[Collection entries]
# # # # #
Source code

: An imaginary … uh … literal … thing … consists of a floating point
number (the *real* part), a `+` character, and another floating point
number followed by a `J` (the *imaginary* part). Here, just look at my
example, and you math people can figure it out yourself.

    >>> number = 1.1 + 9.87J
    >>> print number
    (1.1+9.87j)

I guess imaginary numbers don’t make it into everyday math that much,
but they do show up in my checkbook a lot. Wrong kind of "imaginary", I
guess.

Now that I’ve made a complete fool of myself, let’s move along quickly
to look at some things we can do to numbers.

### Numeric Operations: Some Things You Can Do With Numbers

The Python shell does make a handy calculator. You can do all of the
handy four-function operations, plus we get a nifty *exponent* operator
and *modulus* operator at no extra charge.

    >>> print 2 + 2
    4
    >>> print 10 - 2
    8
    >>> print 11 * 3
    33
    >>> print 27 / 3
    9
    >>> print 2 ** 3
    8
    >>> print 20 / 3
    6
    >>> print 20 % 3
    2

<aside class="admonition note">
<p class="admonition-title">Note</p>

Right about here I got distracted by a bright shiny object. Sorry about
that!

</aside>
# # # # #
Work item – Having read the records above, reproduce each one exactly.

Finished task –
Source code

: An imaginary … uh … literal … thing … consists of a floating point
number (the *real* part), a `+` character, and another floating point
number followed by a `J` (the *imaginary* part). Here, just look at my
example, and you math people can figure it out yourself.

    >>> number = 1.1 + 9.87J
    >>> print number
    (1.1+9.87j)

I guess imaginary numbers don’t make it into everyday math that much,
but they do show up in my checkbook a lot. Wrong kind of "imaginary", I
guess.

Now that I’ve made a complete fool of myself, let’s move along quickly
to look at some things we can do to numbers.

### Numeric Operations: Some Things You Can Do With Numbers

The Python shell does make a handy calculator. You can do all of the
handy four-function operations, plus we get a nifty *exponent* operator
and *modulus* operator at no extra charge.

    >>> print 2 + 2
    4
    >>> print 10 - 2
    8
    >>> print 11 * 3
    33
    >>> print 27 / 3
    9
    >>> print 2 ** 3
    8
    >>> print 20 / 3
    6
    >>> print 20 % 3
    2

<aside class="admonition note">
<p class="admonition-title">Note</p>

Right about here I got distracted by a bright shiny object. Sorry about
that!

</aside>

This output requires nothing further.